5. Validation Criteria (Open for Discussion)
What constitutes "convergence"? Proposed thresholds, subject to revision:
| Metric | Proposed threshold | Notes |
|---|---|---|
| Case-level agreement rate | ≥ 95% | Independent result matches ground truth for same case |
| District-level violation rate | Within 5 percentage points | Independent district estimate vs. ground truth district estimate |
| False positive rate | ≤ 2% | Cases flagged as violations that are not (dates outside bar window) |
| False negative rate | To be measured | Cases missed by the screener that are actual violations |
These thresholds are placeholders. A research partner with experience in validation study design should set the actual criteria before data collection begins.

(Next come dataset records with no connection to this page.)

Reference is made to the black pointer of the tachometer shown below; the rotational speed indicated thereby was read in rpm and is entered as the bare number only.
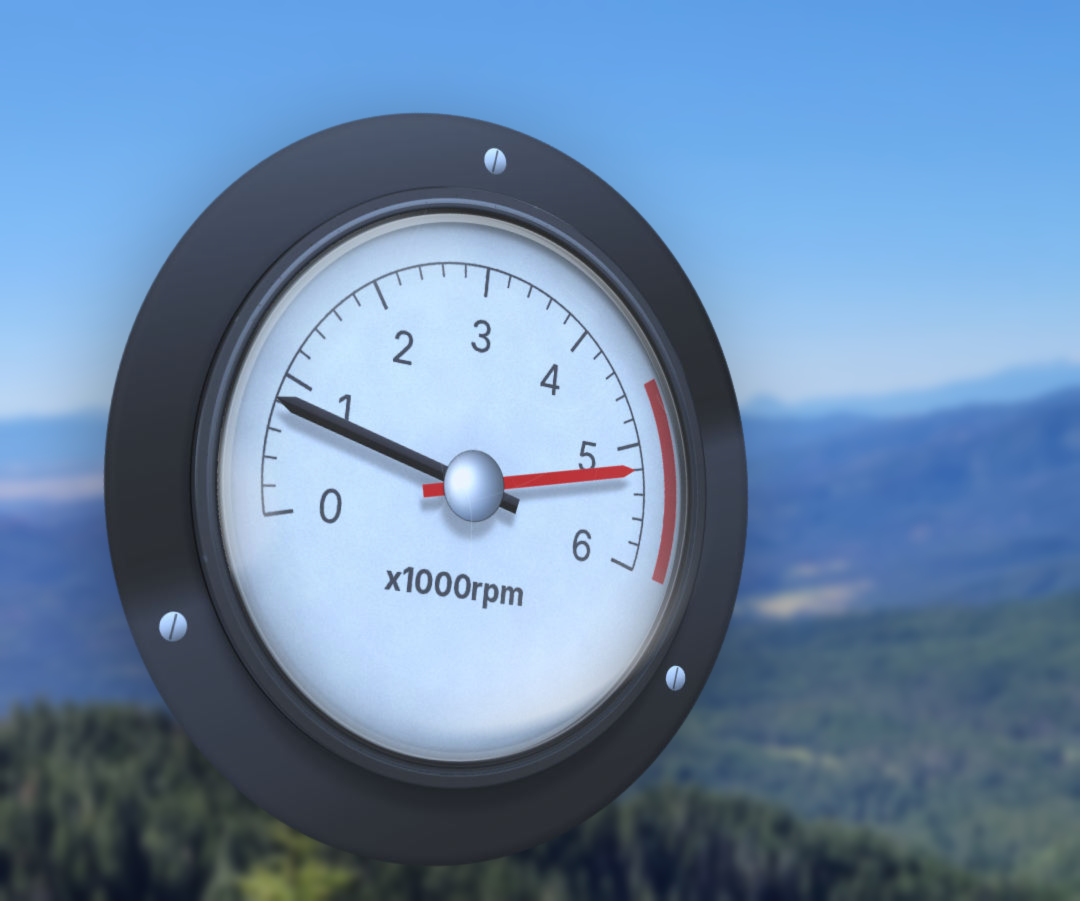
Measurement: 800
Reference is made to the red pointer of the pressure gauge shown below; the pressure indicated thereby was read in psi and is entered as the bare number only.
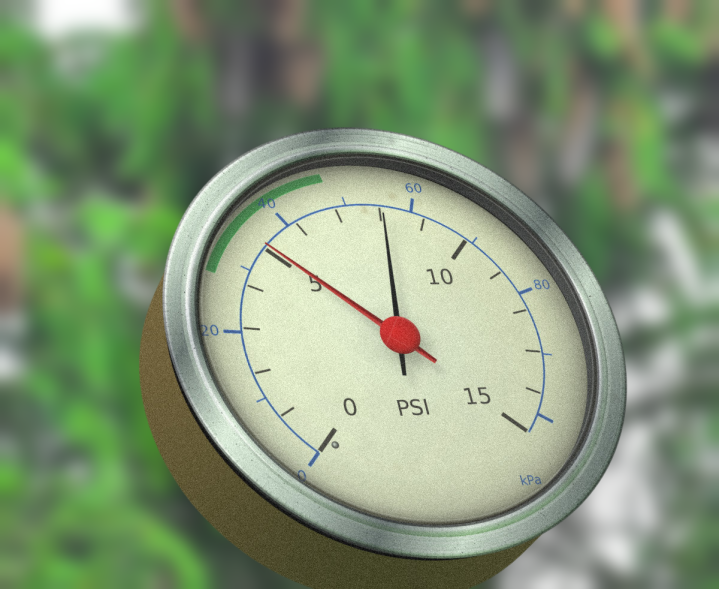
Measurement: 5
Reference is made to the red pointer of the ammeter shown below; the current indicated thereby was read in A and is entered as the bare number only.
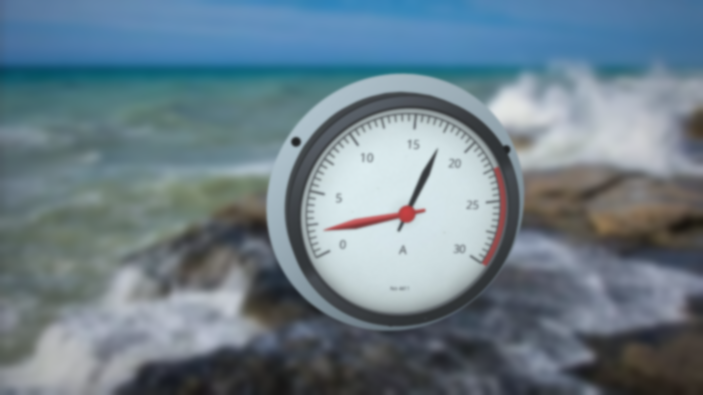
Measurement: 2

6. Known Threats to Validity
| Threat | Description | Mitigation |
|---|---|---|
| Selection bias | GitHub cloners are self-selected. They found the tool through Reddit, search, or word of mouth. They may not be representative. | Phase 3 uses stratified random sampling with institutional access, removing self-selection entirely. |
| Tool error | The screener could have bugs that produce systematic errors. | The 264-case ground truth was manually verified against PACER dockets. Any screener error that contradicts manual verification would surface in Phase 2. |
| PACER data quality | PACER records may contain errors (incorrect dates, missing cases, miscoded chapters). | This affects all PACER-based research equally. The convergence design tests whether independent users encounter the same data quality, not whether PACER itself is perfect. |
| Temporal drift | PACER records can be amended. A case screened in March may show different data than the same case screened in June. | Timestamp all screenings. Compare only results generated within the same time window. |
| Non-independence | Some GitHub cloners may share results with each other, compromising independence. | The screener output is deterministic. If two users get the same result, it is because the data is the same, not because they compared notes. Non-independence does not affect a deterministic tool. |
7. What a Research Partner Brings
The dataset builder built the infrastructure. The research partner designs the study. Specifically:
- Sample design: How to stratify the Phase 3 sample. Which districts, how many cases per district, what filing years.
- Statistical framework: What tests to use for convergence. How to handle partial overlap. Power analysis for minimum sample sizes.
- Validation criteria: Setting the actual thresholds in Section 5 based on precedent in empirical legal studies or adjacent fields.
- Publication strategy: Whether to publish one paper or two. Which journal. How to frame the methods contribution vs. the substantive findings.
- IRB assessment: Whether this study requires institutional review, given that all data is from public federal court records with no human subjects contact.
- PACER fee exemption: Institutional affiliation that qualifies for the AO's researcher fee exemption, enabling Phase 3 at zero marginal cost.
8. What Exists Today
| Component | Status |
|---|---|
| Ground truth dataset (264 cases, 7 districts) | Complete |
| Screening tool (open-source, deterministic) | Live, ranking #1 nationally |
| FJC national dataset (4.9M Ch. 13 cases) | Loaded, queryable |
| 391,951 verification universe identified | Complete |
| RSS real-time monitoring (all 94 districts) | Running |
| RECAP enrichment pipeline (16,000+ cases) | Running |
| Independent GitHub cloners | 198 unique as of March 25, 2026 |
| Research design for convergence test | This document (draft) |
| Institutional PACER access | Not yet available |
| Formal study protocol | Awaiting research partner |
This design is open
Every element on this page - the phases, the thresholds, the threats, the publication strategy - is a proposal, not a decision. The purpose of this document is to show that a rigorous validation framework is possible and that the infrastructure to execute it already exists. The research design itself should be shaped by someone with the expertise to do it right.